Extracted entries Start Marker

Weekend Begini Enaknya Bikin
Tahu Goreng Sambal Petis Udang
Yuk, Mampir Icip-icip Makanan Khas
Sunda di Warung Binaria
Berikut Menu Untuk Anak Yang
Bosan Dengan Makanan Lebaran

Extracted entries End Marker
Extracted entries Start Marker

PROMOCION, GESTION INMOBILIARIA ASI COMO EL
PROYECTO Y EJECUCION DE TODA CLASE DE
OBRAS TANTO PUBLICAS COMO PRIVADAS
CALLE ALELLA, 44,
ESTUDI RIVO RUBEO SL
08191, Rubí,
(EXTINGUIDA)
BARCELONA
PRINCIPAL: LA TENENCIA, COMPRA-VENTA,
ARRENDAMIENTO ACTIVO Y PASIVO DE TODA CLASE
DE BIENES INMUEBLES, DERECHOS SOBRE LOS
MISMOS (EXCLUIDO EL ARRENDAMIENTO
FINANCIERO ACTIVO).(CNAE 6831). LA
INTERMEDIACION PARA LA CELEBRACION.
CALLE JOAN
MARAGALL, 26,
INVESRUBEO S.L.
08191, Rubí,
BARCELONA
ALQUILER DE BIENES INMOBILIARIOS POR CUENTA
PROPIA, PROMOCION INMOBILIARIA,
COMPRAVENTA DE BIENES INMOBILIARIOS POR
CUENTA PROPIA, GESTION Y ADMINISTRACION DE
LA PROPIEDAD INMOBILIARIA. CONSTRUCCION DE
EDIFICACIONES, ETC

Extracted entries End Marker

§ Problem to solve: From the records above, reproduce exactly the lines from the one with "CUENTA PROPIA, GESTION Y ADMINISTRACION DE" to the one with "EDIFICACIONES, ETC", both included, and no others.

§ Output:
CUENTA PROPIA, GESTION Y ADMINISTRACION DE
LA PROPIEDAD INMOBILIARIA. CONSTRUCCION DE
EDIFICACIONES, ETC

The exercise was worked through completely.